Han Hao was one of the figures, amidst famine and drought, credited for pushing for the establishment of that tuntian policy, started in 196, that proved so critical for Wei's logistics and prosperity. Han Hao was promoted to Protector of the Army (護軍), responsible for managing army discipline with Rafe De Crespigny describing Han Hao as a senior and trusted officer. In 207, there was debate within Cao Cao's camp about the plan for a risky march to Liucheng to attack the Yuan remnants and the Wuhuan with Shi Huan seeking Han Hao's support to oppose the long march but Han Hao backed the plan, believing that they were strong and could win while Cao Cao would have plans but if they left their opponents alone it would come back to haunt them. Han Hao joined the march to the Battle of White Wolf Mountain. After the destruction of the Yuan clan, Han Hao was promoted to Central Protector of the Army (中護軍), Major (司馬) and Chief Clerk (長史).

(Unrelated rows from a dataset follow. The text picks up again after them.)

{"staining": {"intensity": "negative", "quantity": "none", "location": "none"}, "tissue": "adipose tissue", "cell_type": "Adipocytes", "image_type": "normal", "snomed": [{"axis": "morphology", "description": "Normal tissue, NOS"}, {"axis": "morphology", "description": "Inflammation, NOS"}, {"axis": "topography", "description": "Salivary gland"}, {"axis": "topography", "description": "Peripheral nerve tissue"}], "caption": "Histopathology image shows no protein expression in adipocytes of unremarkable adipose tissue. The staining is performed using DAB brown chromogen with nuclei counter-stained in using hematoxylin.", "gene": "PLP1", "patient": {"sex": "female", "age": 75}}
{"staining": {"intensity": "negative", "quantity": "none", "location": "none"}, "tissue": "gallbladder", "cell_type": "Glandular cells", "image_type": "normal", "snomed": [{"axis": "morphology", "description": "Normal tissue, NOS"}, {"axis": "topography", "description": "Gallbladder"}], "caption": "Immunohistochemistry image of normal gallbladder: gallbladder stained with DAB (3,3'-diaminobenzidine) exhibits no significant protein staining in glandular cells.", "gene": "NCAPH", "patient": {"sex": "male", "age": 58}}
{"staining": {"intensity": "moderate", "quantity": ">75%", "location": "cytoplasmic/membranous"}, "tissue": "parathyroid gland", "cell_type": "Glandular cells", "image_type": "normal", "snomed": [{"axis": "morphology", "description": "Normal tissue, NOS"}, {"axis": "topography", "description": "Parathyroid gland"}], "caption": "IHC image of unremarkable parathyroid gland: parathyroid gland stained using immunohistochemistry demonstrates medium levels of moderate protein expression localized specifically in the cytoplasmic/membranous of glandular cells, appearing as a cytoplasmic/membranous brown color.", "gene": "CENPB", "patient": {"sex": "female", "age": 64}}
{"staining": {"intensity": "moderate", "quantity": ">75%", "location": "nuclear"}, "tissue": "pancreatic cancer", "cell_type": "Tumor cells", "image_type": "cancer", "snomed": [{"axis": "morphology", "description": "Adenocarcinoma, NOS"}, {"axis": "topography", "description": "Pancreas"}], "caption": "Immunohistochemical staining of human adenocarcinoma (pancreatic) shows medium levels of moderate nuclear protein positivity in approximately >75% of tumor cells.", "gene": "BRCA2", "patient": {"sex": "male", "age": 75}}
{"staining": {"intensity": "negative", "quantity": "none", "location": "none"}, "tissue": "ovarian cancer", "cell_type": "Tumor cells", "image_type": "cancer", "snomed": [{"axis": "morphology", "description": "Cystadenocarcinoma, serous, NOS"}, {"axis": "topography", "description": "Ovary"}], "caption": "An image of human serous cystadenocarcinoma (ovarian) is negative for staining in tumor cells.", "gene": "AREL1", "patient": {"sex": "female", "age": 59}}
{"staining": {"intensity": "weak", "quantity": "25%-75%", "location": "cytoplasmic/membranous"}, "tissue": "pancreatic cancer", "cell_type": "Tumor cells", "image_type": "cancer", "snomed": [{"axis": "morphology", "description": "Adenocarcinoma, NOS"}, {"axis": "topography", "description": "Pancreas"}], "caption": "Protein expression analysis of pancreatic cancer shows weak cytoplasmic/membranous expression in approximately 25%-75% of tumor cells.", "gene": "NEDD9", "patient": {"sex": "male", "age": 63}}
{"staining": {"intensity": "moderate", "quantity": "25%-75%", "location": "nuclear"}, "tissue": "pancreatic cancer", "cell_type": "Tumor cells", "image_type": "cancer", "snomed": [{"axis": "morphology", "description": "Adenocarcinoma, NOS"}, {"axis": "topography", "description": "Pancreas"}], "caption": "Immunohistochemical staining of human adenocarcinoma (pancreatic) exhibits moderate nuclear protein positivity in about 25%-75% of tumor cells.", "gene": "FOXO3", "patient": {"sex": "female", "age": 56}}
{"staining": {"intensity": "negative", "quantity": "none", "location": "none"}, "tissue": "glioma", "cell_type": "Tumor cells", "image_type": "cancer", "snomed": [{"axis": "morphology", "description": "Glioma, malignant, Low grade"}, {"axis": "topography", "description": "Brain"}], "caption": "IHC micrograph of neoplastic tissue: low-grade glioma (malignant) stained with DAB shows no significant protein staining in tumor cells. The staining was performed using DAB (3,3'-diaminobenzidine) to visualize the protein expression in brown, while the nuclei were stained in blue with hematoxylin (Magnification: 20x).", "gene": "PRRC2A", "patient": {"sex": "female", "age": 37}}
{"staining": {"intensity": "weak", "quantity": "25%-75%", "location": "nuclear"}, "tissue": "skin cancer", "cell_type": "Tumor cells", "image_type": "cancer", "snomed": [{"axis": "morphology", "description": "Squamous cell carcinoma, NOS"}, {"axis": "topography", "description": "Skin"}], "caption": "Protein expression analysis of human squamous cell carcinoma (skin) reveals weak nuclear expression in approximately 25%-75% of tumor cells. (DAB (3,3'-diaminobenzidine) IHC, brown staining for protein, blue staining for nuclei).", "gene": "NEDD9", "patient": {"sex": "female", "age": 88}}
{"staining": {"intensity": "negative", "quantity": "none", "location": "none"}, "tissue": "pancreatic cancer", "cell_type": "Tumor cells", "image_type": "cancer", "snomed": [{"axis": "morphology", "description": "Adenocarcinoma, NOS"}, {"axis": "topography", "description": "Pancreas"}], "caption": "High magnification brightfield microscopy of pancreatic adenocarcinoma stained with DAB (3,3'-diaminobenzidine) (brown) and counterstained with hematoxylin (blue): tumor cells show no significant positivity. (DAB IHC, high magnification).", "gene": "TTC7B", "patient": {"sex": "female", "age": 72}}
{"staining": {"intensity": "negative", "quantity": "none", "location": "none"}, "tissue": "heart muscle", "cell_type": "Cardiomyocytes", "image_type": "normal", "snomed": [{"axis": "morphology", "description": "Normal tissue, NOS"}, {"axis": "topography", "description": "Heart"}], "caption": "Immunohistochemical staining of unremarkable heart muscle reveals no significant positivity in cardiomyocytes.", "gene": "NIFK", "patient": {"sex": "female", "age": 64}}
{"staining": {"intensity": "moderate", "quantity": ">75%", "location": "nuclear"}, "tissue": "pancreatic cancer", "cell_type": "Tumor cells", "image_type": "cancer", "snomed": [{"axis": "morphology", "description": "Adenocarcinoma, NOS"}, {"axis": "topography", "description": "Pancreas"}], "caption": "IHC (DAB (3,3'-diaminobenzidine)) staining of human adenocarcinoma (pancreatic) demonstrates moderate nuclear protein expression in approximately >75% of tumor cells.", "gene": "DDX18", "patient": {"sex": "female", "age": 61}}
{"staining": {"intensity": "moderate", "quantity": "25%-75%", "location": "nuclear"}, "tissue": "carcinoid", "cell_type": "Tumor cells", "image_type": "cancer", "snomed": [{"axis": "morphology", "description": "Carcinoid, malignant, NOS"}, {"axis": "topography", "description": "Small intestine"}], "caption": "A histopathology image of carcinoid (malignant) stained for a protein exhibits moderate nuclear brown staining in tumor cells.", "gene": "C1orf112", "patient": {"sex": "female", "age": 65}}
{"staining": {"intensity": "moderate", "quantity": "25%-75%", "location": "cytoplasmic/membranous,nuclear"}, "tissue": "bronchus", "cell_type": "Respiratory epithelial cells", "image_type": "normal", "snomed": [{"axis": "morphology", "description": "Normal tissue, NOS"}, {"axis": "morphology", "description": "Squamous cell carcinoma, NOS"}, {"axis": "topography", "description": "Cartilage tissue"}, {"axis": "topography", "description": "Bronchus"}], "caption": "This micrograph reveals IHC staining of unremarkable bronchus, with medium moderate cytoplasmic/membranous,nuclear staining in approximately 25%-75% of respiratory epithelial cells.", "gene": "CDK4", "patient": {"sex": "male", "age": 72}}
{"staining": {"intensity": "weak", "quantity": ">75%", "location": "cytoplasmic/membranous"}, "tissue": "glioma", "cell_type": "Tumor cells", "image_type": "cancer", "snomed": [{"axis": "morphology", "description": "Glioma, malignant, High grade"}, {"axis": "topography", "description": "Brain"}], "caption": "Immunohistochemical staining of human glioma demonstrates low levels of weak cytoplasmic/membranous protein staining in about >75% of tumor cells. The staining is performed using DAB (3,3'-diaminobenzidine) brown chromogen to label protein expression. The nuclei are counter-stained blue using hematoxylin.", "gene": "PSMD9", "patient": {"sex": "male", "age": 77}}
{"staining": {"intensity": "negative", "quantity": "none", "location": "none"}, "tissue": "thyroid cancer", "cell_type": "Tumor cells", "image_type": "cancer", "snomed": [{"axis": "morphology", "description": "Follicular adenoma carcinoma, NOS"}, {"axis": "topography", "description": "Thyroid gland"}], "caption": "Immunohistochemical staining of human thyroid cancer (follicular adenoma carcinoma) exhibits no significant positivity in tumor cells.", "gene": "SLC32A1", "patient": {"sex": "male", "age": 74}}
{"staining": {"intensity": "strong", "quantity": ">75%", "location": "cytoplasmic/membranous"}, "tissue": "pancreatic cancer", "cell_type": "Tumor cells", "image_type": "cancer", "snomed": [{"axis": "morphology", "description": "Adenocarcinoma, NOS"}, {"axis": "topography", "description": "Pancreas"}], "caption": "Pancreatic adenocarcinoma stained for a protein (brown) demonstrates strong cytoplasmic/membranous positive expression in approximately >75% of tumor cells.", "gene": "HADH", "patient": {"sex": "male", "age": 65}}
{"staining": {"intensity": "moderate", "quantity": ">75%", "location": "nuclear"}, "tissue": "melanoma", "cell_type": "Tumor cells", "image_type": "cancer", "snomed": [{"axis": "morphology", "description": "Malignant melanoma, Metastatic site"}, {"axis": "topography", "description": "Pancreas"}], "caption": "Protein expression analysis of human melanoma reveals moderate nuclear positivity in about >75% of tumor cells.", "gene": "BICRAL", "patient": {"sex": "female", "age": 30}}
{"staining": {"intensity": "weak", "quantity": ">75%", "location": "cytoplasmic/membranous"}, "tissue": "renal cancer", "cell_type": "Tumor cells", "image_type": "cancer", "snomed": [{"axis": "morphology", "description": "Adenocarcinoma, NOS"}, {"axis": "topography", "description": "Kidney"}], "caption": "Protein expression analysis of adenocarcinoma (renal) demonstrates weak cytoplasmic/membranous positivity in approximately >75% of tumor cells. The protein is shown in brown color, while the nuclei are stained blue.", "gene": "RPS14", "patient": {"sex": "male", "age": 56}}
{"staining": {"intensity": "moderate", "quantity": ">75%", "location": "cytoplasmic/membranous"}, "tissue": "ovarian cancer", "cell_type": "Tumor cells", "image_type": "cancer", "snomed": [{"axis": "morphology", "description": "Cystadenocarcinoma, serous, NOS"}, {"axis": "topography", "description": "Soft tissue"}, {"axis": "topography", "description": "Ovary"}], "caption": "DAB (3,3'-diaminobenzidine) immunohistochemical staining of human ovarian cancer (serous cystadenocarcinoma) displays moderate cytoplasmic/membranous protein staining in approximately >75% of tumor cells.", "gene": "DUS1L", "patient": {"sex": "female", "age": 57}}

In 213, Han Hao joined a petition calling for Cao Cao to become Duke with the Weishu suggesting he had been enoffed by this point. In 215, Han Hao was part of the campaign against the theocratic warlord Zhang Lu at Hanzhong and after Zhang Lu's surrender, some suggested Han Hao's ability as a strategist would make him useful under Xiahou Yuan in defending the border. Cao Cao refused as he could not do without his Protector of the Army and kept Han Hao with him. Han Hao died around 216 with Cao Cao mourning and his adopted son Rong was accepted as heir

Chen Shou, the author of the Records of the Three Kingdoms, commented that Han Hao was a courageous and loyal man who remained collected in any situation.

==In Romance of the Three Kingdoms==
In the 14th-century historical novel Romance of the Three Kingdoms, Han Hao is the brother of Han Xuan, the Administrator of Changsha. After Han Xuan is slain by Wei Yan, Han Hao wants to take revenge and volunteers to lead an attack with Xiahou De on Liu Bei's general Huang Zhong at Mount Tiandang. In the battle, Han Hao is slain by Huang Zhong and while Xiahou De is killed by Yan Yan.